Banks and other debt financing vehicles can offer large sums, and are increasingly interested in climate infrastructure, but FOAKs are deemed too risky.
“When we have four or five units deployed, we can then start talking with banks or venture debt,” says Felix Fischer, founder of Reverion, a German startup building biogas plants. “Those financing options can really only come into play when there is a limited technology risk, and first-of-a-kind has risk.”
That leaves the venture funds. There are many generalist funds that can write €20-30m cheques, says Reem, but they want to see Series B traction and revenue. At this stage, there is no revenue.

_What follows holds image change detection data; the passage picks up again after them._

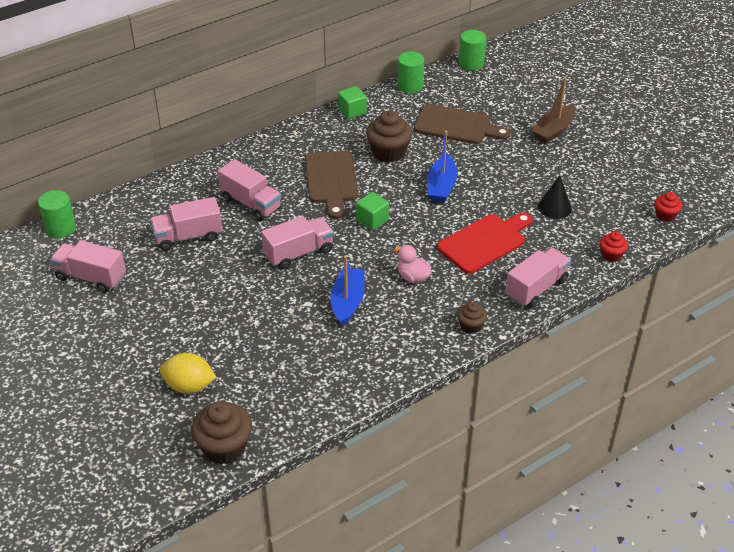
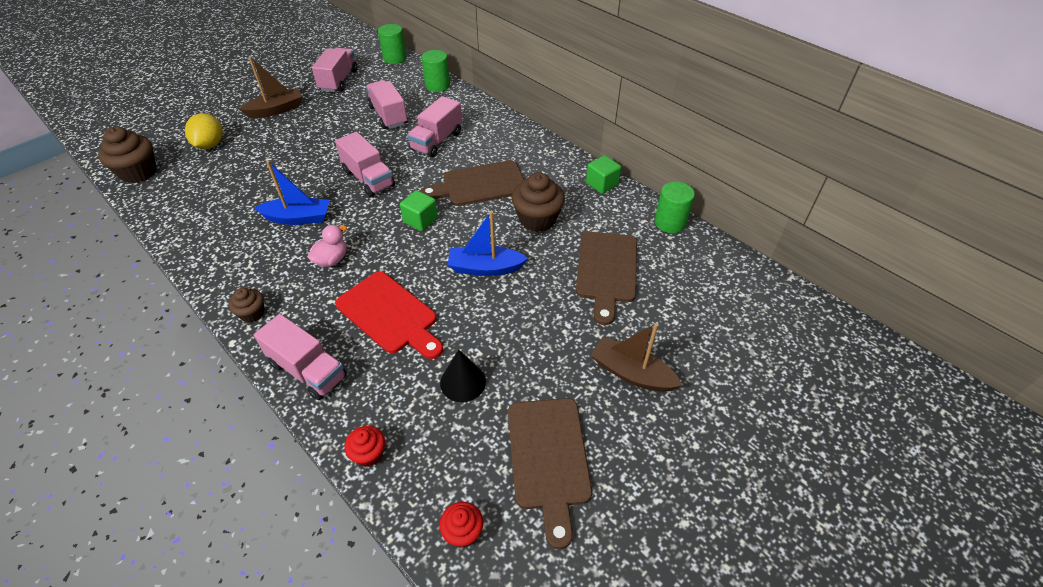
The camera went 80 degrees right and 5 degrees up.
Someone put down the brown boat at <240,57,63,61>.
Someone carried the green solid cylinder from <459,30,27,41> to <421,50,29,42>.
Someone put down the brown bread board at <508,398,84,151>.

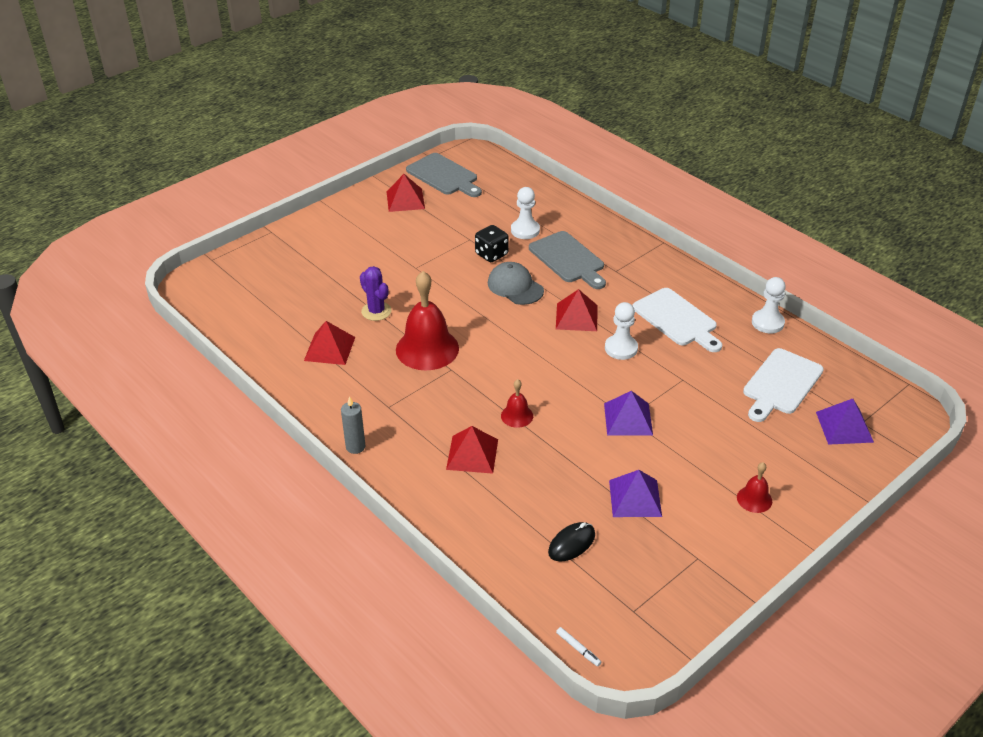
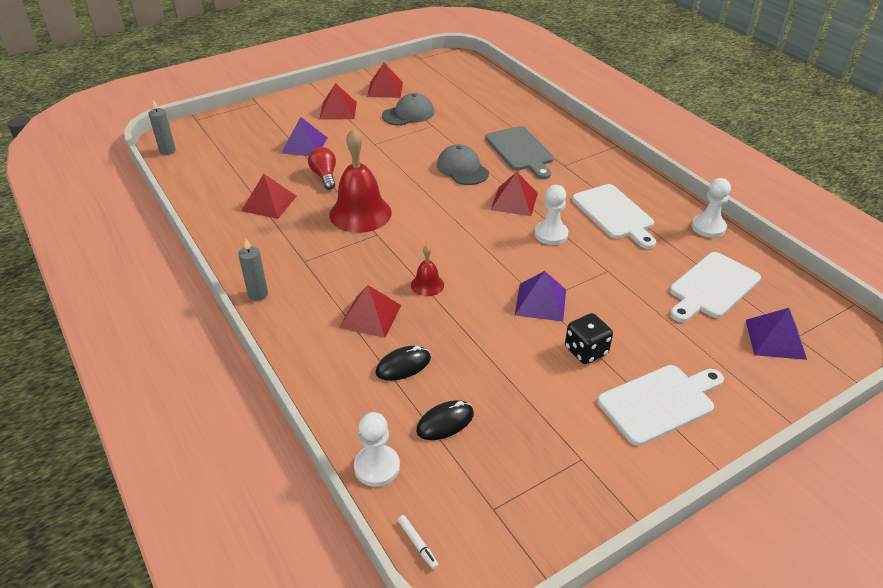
The camera went 10 degrees right and 0 degrees up.
Someone put down the grey candle at <149,100,27,55>.
Someone carried the violet solid pyramid from <609,470,53,47> to <281,117,46,39>.
Someone swapped the violet cactus at <360,266,32,55> for the crimson bulb at <308,147,28,43>.
Someone put down the crimson solid pyramid at <319,83,38,37>.
Someone carried the pure white game pawn from <511,187,29,52> to <354,412,46,75>.
Someone put down the jet-black computer mouse at <375,346,56,35>.
Someone put down the grey cap at <382,93,52,33>.
Someone carried the jet-black die from <475,225,34,37> to <565,313,48,51>.
Someone swapped the crimson hand bell at <737,462,35,51> for the pure white bread board at <597,365,127,81>.
Someone took away the grey bread board at <406,153,76,44>.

Then the dedicated climate funds come into play, he says. The challenge there is that they are either first time funds, able to write up to roughly €5m, or more established billion-dollar-plus funds for which the smallest ticket is around €100m.
The solution: mix your capital
“The way to solve it is changing your capital stack,” says Reem.

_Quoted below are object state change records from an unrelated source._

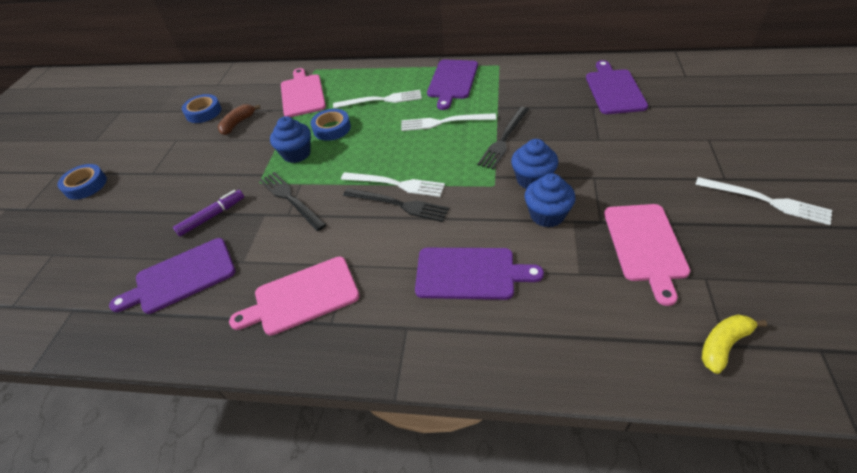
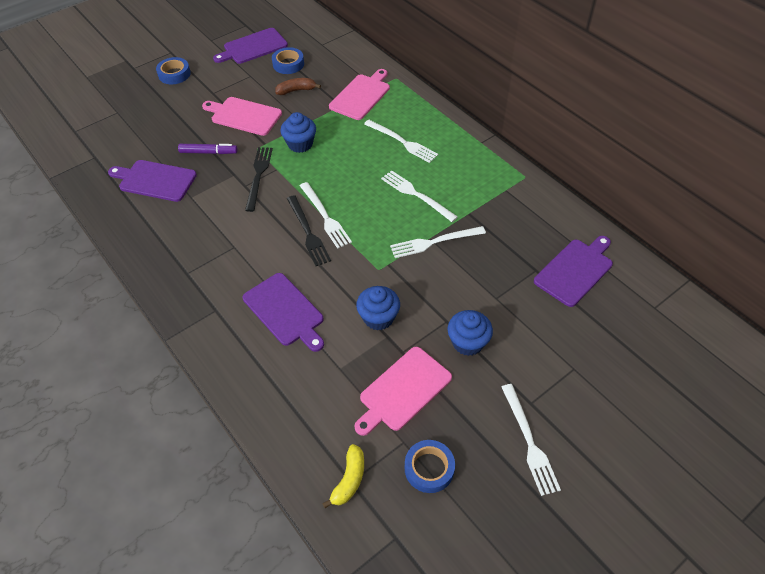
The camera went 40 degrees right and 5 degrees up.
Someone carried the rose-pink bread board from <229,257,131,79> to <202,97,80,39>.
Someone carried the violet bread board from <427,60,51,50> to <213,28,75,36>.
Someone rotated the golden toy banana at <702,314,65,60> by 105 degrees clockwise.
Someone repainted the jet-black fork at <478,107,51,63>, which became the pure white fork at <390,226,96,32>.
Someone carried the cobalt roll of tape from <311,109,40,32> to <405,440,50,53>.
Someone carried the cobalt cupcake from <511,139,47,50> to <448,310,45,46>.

“At the FOAK stage, the best-case scenario is having a third debt, a third from grants and a third in equity,” he says. “Then, all of a sudden, if you need €30m in total, it's just €10m in equity, which you have much more chance of raising than a larger amount.”
Startups that have managed to get past the FOAK hurdle tend to have a mix of capital on their cap tables.

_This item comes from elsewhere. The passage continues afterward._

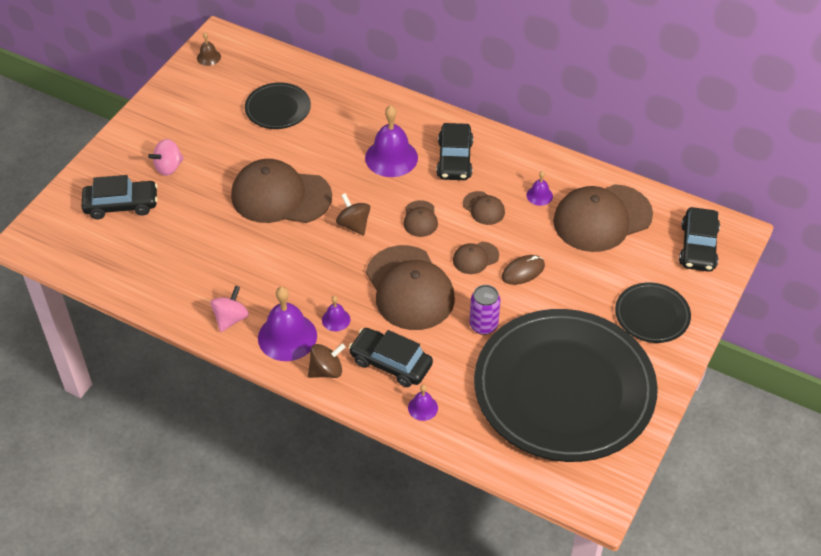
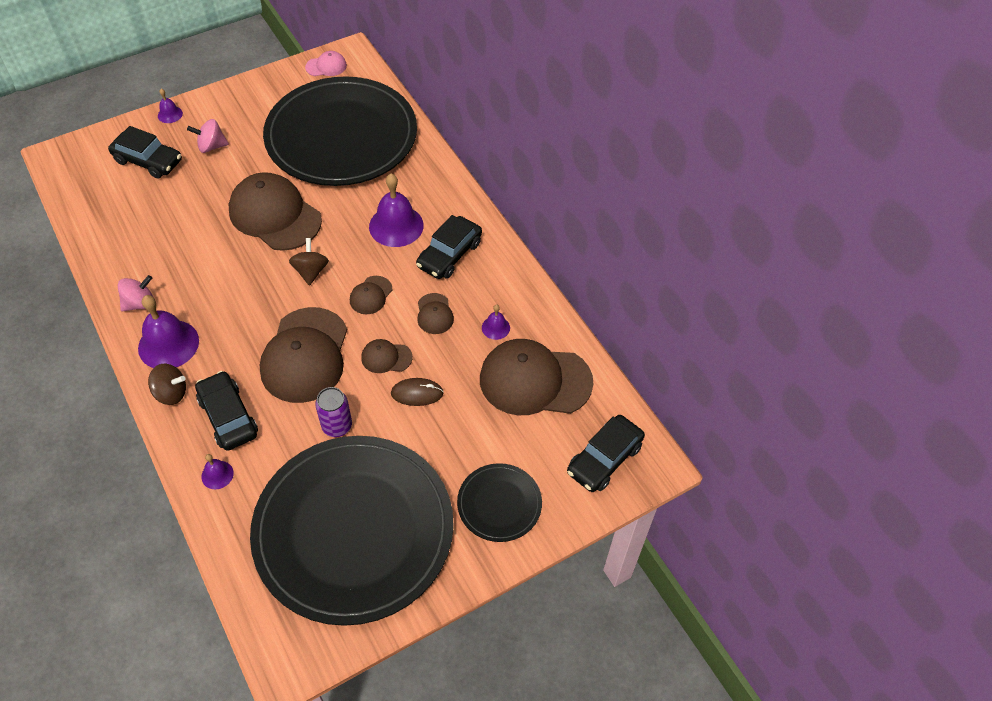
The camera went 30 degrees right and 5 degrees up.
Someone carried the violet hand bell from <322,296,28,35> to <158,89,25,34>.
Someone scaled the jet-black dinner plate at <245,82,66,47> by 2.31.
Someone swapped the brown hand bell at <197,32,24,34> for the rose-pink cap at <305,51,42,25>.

INERATEC, a German startup that produces e-fuels, is now building its fifteenth plant. At the FOAK stage, it used a combination of grants and venture capital equity, says cofounder Philipp Engelkamp.
“In the beginning, you go for venture capital and grants,” he says. The company secured grants from the European Innovation Council and Germany’s Federal Ministry for the Environment, Nature Conservation, Nuclear Safety and Consumer Protection.
Engelkamp says INERATEC has also worked with customers.
“We are building plants for customers, with customers and therefore customers are co-investing in plants. If I were to give advice, it’s not to just look for money, but also look for customers,” he says.
It’s harder for FOAKs to secure customer investment, but they may be able to secure offtake agreements (pre-arranged agreements to take a portion of a plant’s output at an agreed price). Offtake agreements are a good way to de-risk FOAKs and unlock other forms of funding.
Emphasise the job creation potential
Reverion, a spinout from the Technical University in Munich, secured 50% of the financing needed for its first full-scale plant from grants and 50% from venture capital. The plant is planned to go live in October.
Reverion’s grant came from the Bavarian government. “They gave us 50% of the funding each year on what we spend on personnel, including engineers and other people to build the first of the plant, as well as 50% on material costs," says Fischer.
If startups are building in a particular region or town, they can emphasise the potential for green job creation in order to tap state-level grants.
It’s also a good way to tap local banks for debt financing to add to the capital mix, says Reem. “They have their own mandates, they don't just look at revenue and IRR, they also look at jobs created for a certain local area.”
And it’s not just up to founders to collate the mix of capital needed. Yoann Berno, former cofounder of VC firm Climentum Capital, says investors also need to form new alliances to help build more mixed capital sources for founders.
“We need to form more alliances across these stakeholder groups,” Berno writes. “A strong consortium is an important risk mitigation strategy for any FOAK plant to become a reality and it requires collective efforts from all stakeholders involved.”
Over the FOAK horizon
Once the FOAK is out of the way, startups open up a whole new pool of funding. “We're now talking to banks, we're talking to global PE funds, we’re talking to infrastructure funds,” says INERATEC’s Engelkamp.
Post-FOAK, startups are deemed far less risky technologically — and they can also physically show the technology to customers, which helps with offtake agreements and partnerships.
“We strongly believe that post-FOAK is a huge jump in the valuation of the company. Pre-FOAK you’re a venture case, but, if you manage to pull it off, you become an infrastructure case and then the market is almost infinite,” says Reem. “All of a sudden, you have a step change in the valuation of the company.”